** EXERCISE AIM **
According to the meeting notes below, on what date is Dave K to present an update to the MB?

** TEXT **
● ● ●

HEPiX IPv6 working group F2F meeting

Europe/Zurich
31/S-028 (CERN)

31/S-028

CERN

30
Show room on map
Description


WIFI access: pre-register your MAC address here (contact person: David Kelsey)

DRAFT agenda. Topics may change. Timings are approximate. 

The PIN for Vidyo has been distributed by email.

Participants
  • Andrea Sciaba
  • Catalin Condurache
  • Dave Kelsey
  • Duncan Rand
  • Edoardo Martelli
  • Francesco Prelz
  • Kars Ohrenberg
  • Martin Bly
  • Raja Nandakumar
  • Ulf Bobson Severin Tigerstedt
  • Xavier Espinal Curull

HEPiX IPv6 Working Group meeting - day 1 of F2F at CERN
- 6 Sep 2016.

Notes taken by Raja Nandakumar and a few mods made by Dave Kelsey.

Present: Andrea, Alf, Martin, Dave, Edoardo, Duncan, Raja, Francesco, Xavier, Jerome, Kars, Costin, Ulf.
Remote partipants: Fernando, Antonio, Catalin, Jiri, Terry, Alastair.

Introduction :
--------------
Lawnmower (outside the meeting room!) : Brrrrr budbudbudbud.
Welcome to new people - Martin Bly (RAL), Antonio Falabella (CNAF) and to Jerome Belleman (CERN Tier 0).

Review / discussions / ... :
----------------------------
Dave K : Nothing to review. Minutes not written. Sorry!
Need to discuss Alastair's proposal to the WLCG MB to see where we are with the different responses.
Dave K to present an update to the MB on 20 Sept 2016
- Important to mention the lack of showstoppers
Also discuss planning for the written paper for CHEP2016
Tomorrow discuss migration of Tier-1s to dual stack, possibly as a function of service. A visually appealing display would be good!

● ● ●

** Extracted records **

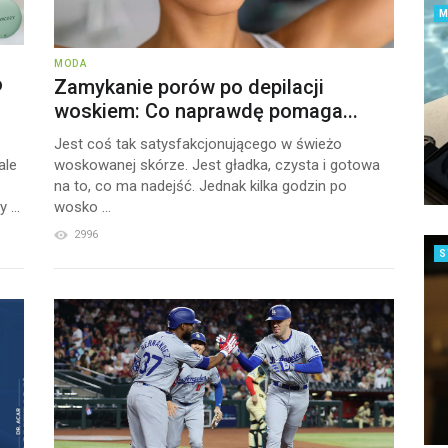
MODA
o
Zamykanie porów po depilacji
woskiem: Co naprawdę pomaga...
Jest coś tak satysfakcjonującego w świeżo
ale
woskowanej skórze. Jest gładka, czysta i gotowa
na to, co ma nadejść. Jednak kilka godzin po
 ...
wosko ...
2996
S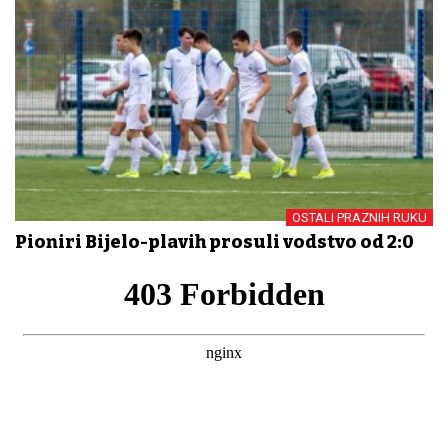
OSTALI PRAZNIH RUKU
Pioniri Bijelo-plavih prosuli vodstvo od 2:0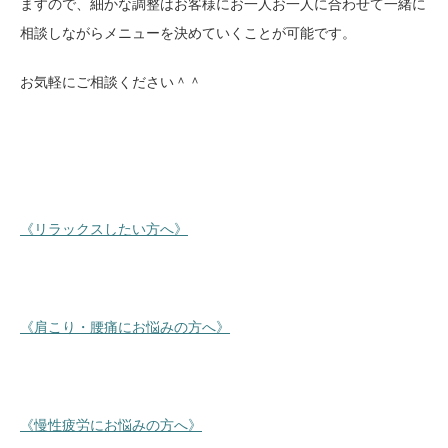
ますので、細かな調整はお客様にお一人お一人に合わせて一緒に
相談しながらメニューを決めていくことが可能です。
お気軽にご相談ください＾＾
《リラックスしたい方へ》
《肩こり・腰痛にお悩みの方へ》
《慢性疲労にお悩みの方へ》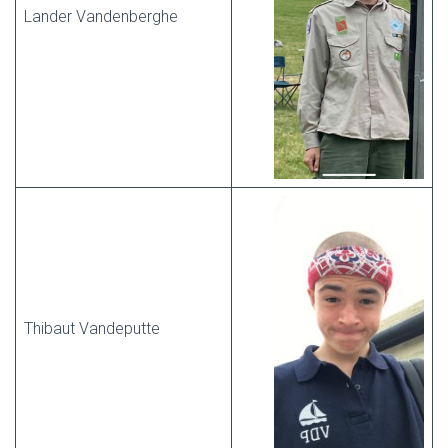
Lander Vandenberghe
Thibaut Vandeputte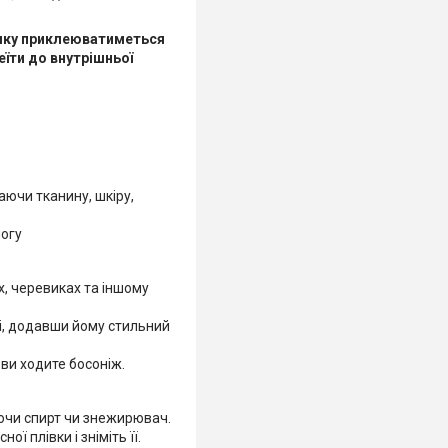
 яку приклеюватиметься
еїти до внутрішньої
аючи тканину, шкіру,
ногу
х, черевиках та іншому
ті, додавши йому стильний
ви ходите босоніж.
ючи спирт чи знежирювач.
 плівки і зніміть її.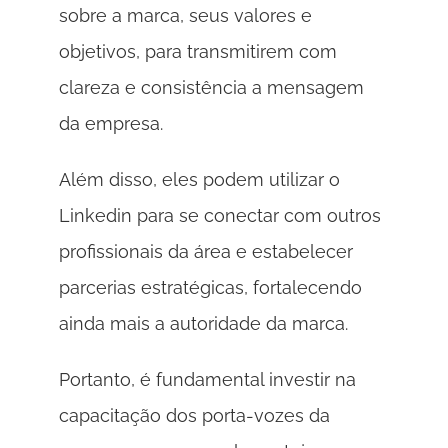
sobre a marca, seus valores e 
objetivos, para transmitirem com 
clareza e consistência a mensagem 
da empresa. 
Além disso, eles podem utilizar o 
Linkedin para se conectar com outros 
profissionais da área e estabelecer 
parcerias estratégicas, fortalecendo 
ainda mais a autoridade da marca. 
Portanto, é fundamental investir na 
capacitação dos porta-vozes da 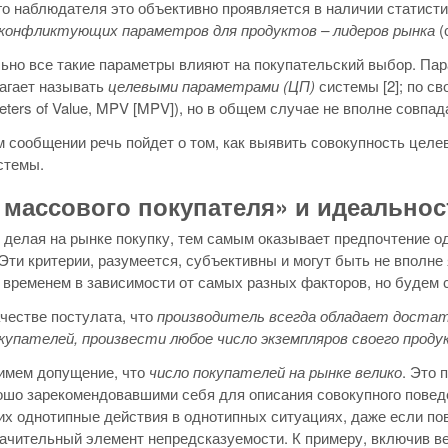
о наблюдателя это объективно проявляется в наличии статист
 конфликтующих параметров для продуктов – лидеров рынка
(с
ьно все такие параметры влияют на покупательский выбор. Па
агает называть
целевыми параметрами (ЦП)
системы [2]; по с
eters of Value, MPV [MPV]), но в общем случае не вполне совпад
 сообщении речь пойдет о том, как выявить совокупность цел
стемы.
 массового покупателя» и идеально
 делая на рынке покупку, тем самым оказывает предпочтение 
 Эти критерии, разумеется, субъективны и могут быть не вполн
 временем в зависимости от самых разных факторов, но будем сч
честве постулата, что
производитель всегда обладает достат
купателей, произвести любое число экземпляров своего проду
римем допущение, что
число покупателей на рынке велико
. Это 
ошо зарекомендовавшими себя для описания совокупного повед
 однотипные действия в однотипных ситуациях, даже если пов
ачительный элемент непредсказуемости. К примеру, включив 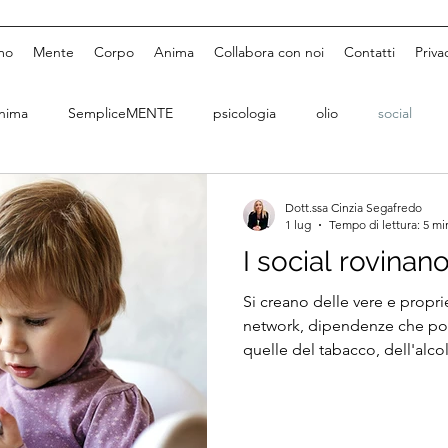
mo
Mente
Corpo
Anima
Collabora con noi
Contatti
Priva
nima
SempliceMENTE
psicologia
olio
social
Dott.ssa Cinzia Segafredo
1 lug
Tempo di lettura: 5 mi
I social rovinano 
Si creano delle vere e propr
network, dipendenze che po
quelle del tabacco, dell'alcol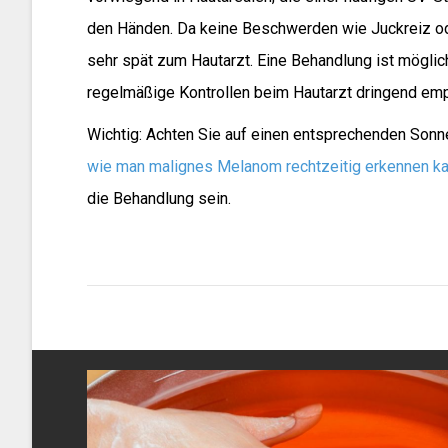
den Händen. Da keine Beschwerden wie Juckreiz ode
sehr spät zum Hautarzt. Eine Behandlung ist möglich
regelmäßige Kontrollen beim Hautarzt dringend emp
Wichtig: Achten Sie auf einen entsprechenden Sonn
wie man malignes Melanom rechtzeitig erkennen k
die Behandlung sein.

● ● ●

** TASK OUTPUT **
20 Sept 2016